O prefeito Gilberto Kassab (DEM) vetou um inciso que limitava a proibição a um raio de um quilômetro dos locais. A venda das demais bebidas, segundo a lei, não pode ser feita em garrafas ou lata, mas "em copos descartáveis de material reciclável".
A venda de bebidas já é proibida nos estádios de São Paulo desde 1995, quando uma briga no Pacaembu entre torcedores de Palmeiras e São Paulo, após a decisão de um torneio de juniores, provocou a morte de uma pessoa.
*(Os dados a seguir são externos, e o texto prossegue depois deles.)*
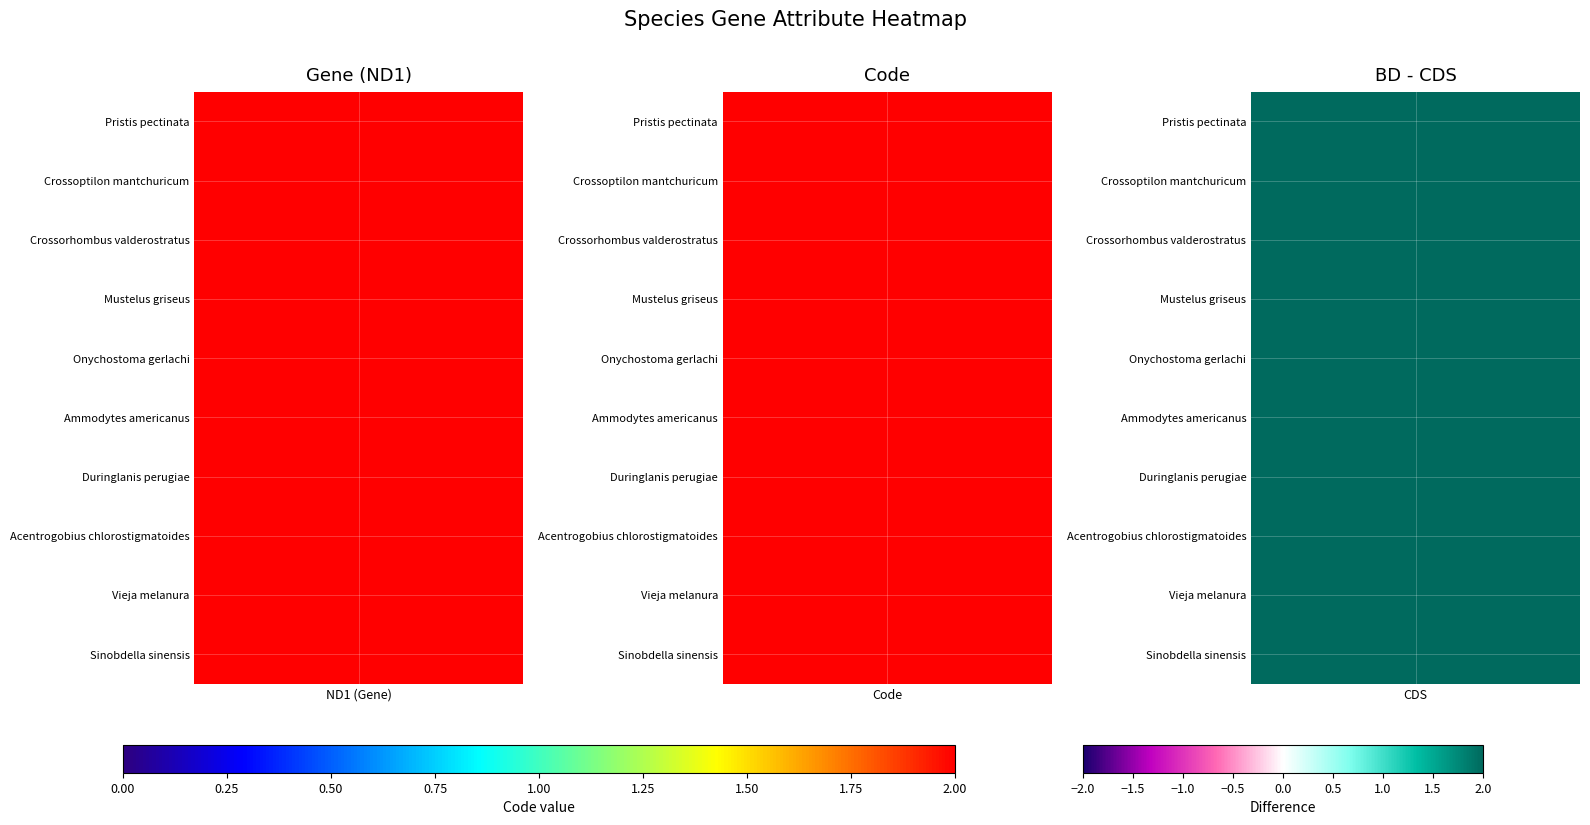

Rank the series at 5 from highest to lowest value.

Pristis pectinata, Crossoptilon mantchuricum, Crossorhombus valderostratus, Mustelus griseus, Onychostoma gerlachi, Ammodytes americanus, Duringlanis perugiae, Acentrogobius chlorostigmatoides, Vieja melanura, Sinobdella sinensis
Mas tratava-se de uma portaria da Federação Paulista de Futebol (FPF), e não de lei. E a determinação vinha sendo descumprida inclusive nos camarotes da entidade, onde era servida livremente aos convidados.
No mês passado, a CBF assinou um acordo com o Conselho Nacional dos Procuradores-Gerais da Justiça para proibir a venda de bebida alcoólica nos estádios em todos os jogos de torneios sob a chancela da entidade, como o Campeonato Brasileiro e a Copa do Brasil.